ORDERS table contain 'emp_id'.
We have to select those employees who have more than 3 orders. I am unable to figure it out.
davide++
September 29th, 2008, 05:43 AM
Hi all.
You didn't say what database you're using.
If you're usinig Oracle you can write the query:
SELECT CL.NAME
FROM EMPLOYEE CL,
(SELECT O.emp_id, COUNT(O.emp_id)
FROM ORDERS O
GROUP BY O.emp_id
HAVING COUNT(O.emp_id) > 3) O
WHERE CL.emp_id = O.emp_id
O hope this will help you.
Alsvha
September 29th, 2008, 06:58 AM
As the query from davide is showing - HAVING is the keyword of interest here.
nabeelisnabeel
September 30th, 2008, 05:19 AM
SQL Server 2000
SQL Server 2005
nabeelisnabeel
September 30th, 2008, 05:22 AM
I wrote
SELECT
e.id
FROM
testemp e ,
(select emp_id, count(emp_id) from testorder group by emp_id having count(emp_id)>2) o
WHERE
e.id = o.emp_id
And faced this error
No column was specified for column 2 of 'o'.
davide++
September 30th, 2008, 06:51 AM
Well.
I don't know SQLServer, so I don't know if it allows using virtual tables (the subquery in the FROM part of the query).

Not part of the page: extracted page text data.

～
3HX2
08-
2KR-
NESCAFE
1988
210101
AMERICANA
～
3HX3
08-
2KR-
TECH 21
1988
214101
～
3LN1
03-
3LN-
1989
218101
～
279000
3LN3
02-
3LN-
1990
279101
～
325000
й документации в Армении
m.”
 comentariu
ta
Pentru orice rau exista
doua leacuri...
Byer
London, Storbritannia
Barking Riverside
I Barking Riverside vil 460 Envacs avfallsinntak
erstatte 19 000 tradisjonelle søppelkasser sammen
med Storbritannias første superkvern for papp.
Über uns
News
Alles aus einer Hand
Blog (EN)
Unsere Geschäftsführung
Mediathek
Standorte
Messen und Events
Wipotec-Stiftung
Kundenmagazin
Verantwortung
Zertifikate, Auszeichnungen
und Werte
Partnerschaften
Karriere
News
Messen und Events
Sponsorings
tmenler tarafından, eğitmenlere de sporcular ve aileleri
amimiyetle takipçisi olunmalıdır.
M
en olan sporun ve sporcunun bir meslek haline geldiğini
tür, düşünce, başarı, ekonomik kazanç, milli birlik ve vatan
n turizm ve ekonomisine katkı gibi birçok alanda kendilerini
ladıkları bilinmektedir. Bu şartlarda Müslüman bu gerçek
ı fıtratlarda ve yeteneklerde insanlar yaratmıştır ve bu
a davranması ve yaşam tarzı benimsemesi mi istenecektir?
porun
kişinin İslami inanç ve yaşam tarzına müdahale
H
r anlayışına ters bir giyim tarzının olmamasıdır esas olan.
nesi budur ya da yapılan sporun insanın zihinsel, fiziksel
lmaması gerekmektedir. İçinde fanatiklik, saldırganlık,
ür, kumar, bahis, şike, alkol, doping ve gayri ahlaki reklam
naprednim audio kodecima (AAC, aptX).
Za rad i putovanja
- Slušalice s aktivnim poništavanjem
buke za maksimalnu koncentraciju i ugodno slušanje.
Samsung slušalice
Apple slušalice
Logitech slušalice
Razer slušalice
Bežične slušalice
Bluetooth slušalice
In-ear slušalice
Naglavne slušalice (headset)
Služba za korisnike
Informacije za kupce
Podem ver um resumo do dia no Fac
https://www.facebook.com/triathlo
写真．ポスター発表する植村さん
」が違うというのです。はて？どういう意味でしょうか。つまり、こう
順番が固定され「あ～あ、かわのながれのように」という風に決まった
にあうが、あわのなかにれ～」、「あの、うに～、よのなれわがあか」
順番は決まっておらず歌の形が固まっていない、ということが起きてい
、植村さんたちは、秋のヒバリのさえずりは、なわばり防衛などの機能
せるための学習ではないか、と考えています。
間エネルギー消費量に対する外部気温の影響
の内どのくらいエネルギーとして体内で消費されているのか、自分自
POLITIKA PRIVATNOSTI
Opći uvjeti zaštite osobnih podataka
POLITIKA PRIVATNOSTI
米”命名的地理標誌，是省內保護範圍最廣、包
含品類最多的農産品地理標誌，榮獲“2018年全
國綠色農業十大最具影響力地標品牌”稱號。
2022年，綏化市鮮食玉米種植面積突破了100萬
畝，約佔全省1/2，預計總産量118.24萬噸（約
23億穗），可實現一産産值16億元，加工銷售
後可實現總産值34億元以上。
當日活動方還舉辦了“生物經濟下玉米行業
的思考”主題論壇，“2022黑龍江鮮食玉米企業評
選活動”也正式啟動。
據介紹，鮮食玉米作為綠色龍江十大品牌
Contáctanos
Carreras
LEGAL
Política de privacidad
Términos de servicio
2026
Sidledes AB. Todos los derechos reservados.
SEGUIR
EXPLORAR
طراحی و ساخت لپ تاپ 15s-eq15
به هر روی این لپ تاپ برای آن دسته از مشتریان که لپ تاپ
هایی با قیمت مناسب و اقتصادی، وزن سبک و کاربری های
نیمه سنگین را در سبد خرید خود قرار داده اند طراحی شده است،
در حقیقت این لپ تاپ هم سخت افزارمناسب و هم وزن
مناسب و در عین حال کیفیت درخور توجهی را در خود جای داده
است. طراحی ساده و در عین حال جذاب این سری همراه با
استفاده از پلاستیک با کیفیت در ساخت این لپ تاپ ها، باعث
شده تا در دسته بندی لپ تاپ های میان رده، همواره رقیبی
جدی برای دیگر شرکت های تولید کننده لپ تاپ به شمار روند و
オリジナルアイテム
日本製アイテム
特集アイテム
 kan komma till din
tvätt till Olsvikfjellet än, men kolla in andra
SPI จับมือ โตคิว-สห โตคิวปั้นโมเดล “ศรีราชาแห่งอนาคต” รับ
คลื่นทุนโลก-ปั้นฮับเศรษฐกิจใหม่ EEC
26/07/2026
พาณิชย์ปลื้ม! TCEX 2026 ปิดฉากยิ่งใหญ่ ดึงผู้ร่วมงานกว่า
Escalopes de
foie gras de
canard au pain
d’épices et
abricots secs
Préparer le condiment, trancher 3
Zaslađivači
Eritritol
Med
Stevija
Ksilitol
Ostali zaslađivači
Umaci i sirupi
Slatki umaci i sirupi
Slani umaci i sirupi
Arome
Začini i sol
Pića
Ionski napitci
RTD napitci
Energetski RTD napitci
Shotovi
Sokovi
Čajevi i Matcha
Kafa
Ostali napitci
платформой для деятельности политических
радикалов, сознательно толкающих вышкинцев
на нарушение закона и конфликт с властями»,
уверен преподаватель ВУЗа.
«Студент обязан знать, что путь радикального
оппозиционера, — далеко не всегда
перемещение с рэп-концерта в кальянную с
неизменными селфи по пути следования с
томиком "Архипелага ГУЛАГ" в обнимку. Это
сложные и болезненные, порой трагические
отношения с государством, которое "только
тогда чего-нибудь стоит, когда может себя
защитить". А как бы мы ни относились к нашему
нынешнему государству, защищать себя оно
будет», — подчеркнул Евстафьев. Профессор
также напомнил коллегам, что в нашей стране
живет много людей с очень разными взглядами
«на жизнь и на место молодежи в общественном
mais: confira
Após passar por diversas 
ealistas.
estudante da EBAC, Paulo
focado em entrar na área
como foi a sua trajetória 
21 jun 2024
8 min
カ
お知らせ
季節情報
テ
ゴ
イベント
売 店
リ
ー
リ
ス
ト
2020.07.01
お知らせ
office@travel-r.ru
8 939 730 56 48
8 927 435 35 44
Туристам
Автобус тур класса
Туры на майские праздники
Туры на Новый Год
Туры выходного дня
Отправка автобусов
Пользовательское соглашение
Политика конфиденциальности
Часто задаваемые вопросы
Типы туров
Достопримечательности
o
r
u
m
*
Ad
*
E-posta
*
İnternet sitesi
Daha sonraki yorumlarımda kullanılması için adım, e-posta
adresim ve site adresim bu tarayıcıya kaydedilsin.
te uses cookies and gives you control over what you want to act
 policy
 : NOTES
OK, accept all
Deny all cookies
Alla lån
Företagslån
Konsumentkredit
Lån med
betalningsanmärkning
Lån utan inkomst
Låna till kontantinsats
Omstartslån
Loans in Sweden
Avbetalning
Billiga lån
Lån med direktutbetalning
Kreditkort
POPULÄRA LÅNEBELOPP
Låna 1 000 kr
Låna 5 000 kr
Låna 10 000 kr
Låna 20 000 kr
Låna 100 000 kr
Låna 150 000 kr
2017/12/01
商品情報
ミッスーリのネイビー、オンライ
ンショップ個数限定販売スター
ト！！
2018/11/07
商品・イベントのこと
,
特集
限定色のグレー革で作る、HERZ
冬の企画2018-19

But reading the error message you got, I suppose that SQLServer expects a name instead of an expression.
So try this
SELECT e.id
FROM testemp e ,
(select emp_id, count(emp_id) AS CNT from testorder group by emp_id having count(emp_id)>2) o
WHERE e.id = o.emp_id
I hope it works.
Another solution
SELECT e.id
FROM testemp e
WHERE EXISTS
(SELECT emp_id, COUNT(emp_id)
FROM testorder O
WHERE O.emp_id = e.emp_id
GROUP BY O.emp_id
HAVING COUNT(O.emp_id) > 2)
This works in Oracle, and probably it works with SqlServer also.